Action item: Set the entries down again exactly; none may be skipped.

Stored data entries
# # # # # # #

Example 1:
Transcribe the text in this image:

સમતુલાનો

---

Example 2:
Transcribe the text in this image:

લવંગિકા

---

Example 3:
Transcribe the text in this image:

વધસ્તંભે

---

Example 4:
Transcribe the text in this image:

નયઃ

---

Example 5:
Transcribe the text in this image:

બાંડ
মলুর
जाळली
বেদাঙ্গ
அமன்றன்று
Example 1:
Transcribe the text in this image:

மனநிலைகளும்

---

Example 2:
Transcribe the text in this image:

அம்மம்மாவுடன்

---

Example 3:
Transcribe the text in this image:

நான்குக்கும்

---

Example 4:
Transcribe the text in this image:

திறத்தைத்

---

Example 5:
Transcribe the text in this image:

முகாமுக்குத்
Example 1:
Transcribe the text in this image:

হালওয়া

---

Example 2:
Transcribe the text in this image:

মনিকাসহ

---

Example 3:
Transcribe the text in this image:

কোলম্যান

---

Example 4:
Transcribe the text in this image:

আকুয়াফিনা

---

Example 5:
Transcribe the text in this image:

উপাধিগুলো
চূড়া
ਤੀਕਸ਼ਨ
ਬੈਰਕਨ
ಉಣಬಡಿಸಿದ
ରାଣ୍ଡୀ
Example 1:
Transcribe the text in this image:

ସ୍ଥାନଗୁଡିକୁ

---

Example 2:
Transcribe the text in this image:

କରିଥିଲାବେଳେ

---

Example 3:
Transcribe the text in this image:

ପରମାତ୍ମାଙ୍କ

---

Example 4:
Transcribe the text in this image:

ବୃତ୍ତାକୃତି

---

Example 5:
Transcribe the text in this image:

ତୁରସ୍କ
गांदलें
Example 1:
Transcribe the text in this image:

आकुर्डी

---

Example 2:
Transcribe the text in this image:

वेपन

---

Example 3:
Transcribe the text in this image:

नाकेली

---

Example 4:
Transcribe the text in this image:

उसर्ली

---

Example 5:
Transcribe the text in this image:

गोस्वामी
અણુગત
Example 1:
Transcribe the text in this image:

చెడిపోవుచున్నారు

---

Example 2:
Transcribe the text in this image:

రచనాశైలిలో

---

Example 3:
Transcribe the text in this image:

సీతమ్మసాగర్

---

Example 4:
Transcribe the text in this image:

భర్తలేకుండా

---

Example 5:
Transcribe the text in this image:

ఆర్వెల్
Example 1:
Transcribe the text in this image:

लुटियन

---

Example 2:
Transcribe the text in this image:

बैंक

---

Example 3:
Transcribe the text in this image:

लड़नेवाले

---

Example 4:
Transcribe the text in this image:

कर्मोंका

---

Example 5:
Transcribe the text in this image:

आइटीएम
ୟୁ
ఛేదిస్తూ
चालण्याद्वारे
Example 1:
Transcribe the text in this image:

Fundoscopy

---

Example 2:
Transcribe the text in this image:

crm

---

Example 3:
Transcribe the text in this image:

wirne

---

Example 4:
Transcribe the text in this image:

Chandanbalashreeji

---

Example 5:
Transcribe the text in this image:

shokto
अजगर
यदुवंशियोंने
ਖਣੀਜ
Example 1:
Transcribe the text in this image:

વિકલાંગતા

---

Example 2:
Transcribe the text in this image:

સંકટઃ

# # # # # # #

Output below:
Example 1:
Transcribe the text in this image:

સમતુલાનો

---

Example 2:
Transcribe the text in this image:

લવંગિકા

---

Example 3:
Transcribe the text in this image:

વધસ્તંભે

---

Example 4:
Transcribe the text in this image:

નયઃ

---

Example 5:
Transcribe the text in this image:

બાંડ
মলুর
जाळली
বেদাঙ্গ
அமன்றன்று
Example 1:
Transcribe the text in this image:

மனநிலைகளும்

---

Example 2:
Transcribe the text in this image:

அம்மம்மாவுடன்

---

Example 3:
Transcribe the text in this image:

நான்குக்கும்

---

Example 4:
Transcribe the text in this image:

திறத்தைத்

---

Example 5:
Transcribe the text in this image:

முகாமுக்குத்
Example 1:
Transcribe the text in this image:

হালওয়া

---

Example 2:
Transcribe the text in this image:

মনিকাসহ

---

Example 3:
Transcribe the text in this image:

কোলম্যান

---

Example 4:
Transcribe the text in this image:

আকুয়াফিনা

---

Example 5:
Transcribe the text in this image:

উপাধিগুলো
চূড়া
ਤੀਕਸ਼ਨ
ਬੈਰਕਨ
ಉಣಬಡಿಸಿದ
ରାଣ୍ଡୀ
Example 1:
Transcribe the text in this image:

ସ୍ଥାନଗୁଡିକୁ

---

Example 2:
Transcribe the text in this image:

କରିଥିଲାବେଳେ

---

Example 3:
Transcribe the text in this image:

ପରମାତ୍ମାଙ୍କ

---

Example 4:
Transcribe the text in this image:

ବୃତ୍ତାକୃତି

---

Example 5:
Transcribe the text in this image:

ତୁରସ୍କ
गांदलें
Example 1:
Transcribe the text in this image:

आकुर्डी

---

Example 2:
Transcribe the text in this image:

वेपन

---

Example 3:
Transcribe the text in this image:

नाकेली

---

Example 4:
Transcribe the text in this image:

उसर्ली

---

Example 5:
Transcribe the text in this image:

गोस्वामी
અણુગત
Example 1:
Transcribe the text in this image:

చెడిపోవుచున్నారు

---

Example 2:
Transcribe the text in this image:

రచనాశైలిలో

---

Example 3:
Transcribe the text in this image:

సీతమ్మసాగర్

---

Example 4:
Transcribe the text in this image:

భర్తలేకుండా

---

Example 5:
Transcribe the text in this image:

ఆర్వెల్
Example 1:
Transcribe the text in this image:

लुटियन

---

Example 2:
Transcribe the text in this image:

बैंक

---

Example 3:
Transcribe the text in this image:

लड़नेवाले

---

Example 4:
Transcribe the text in this image:

कर्मोंका

---

Example 5:
Transcribe the text in this image:

आइटीएम
ୟୁ
ఛేదిస్తూ
चालण्याद्वारे
Example 1:
Transcribe the text in this image:

Fundoscopy

---

Example 2:
Transcribe the text in this image:

crm

---

Example 3:
Transcribe the text in this image:

wirne

---

Example 4:
Transcribe the text in this image:

Chandanbalashreeji

---

Example 5:
Transcribe the text in this image:

shokto
अजगर
यदुवंशियोंने
ਖਣੀਜ
Example 1:
Transcribe the text in this image:

વિકલાંગતા

---

Example 2:
Transcribe the text in this image:

સંકટઃ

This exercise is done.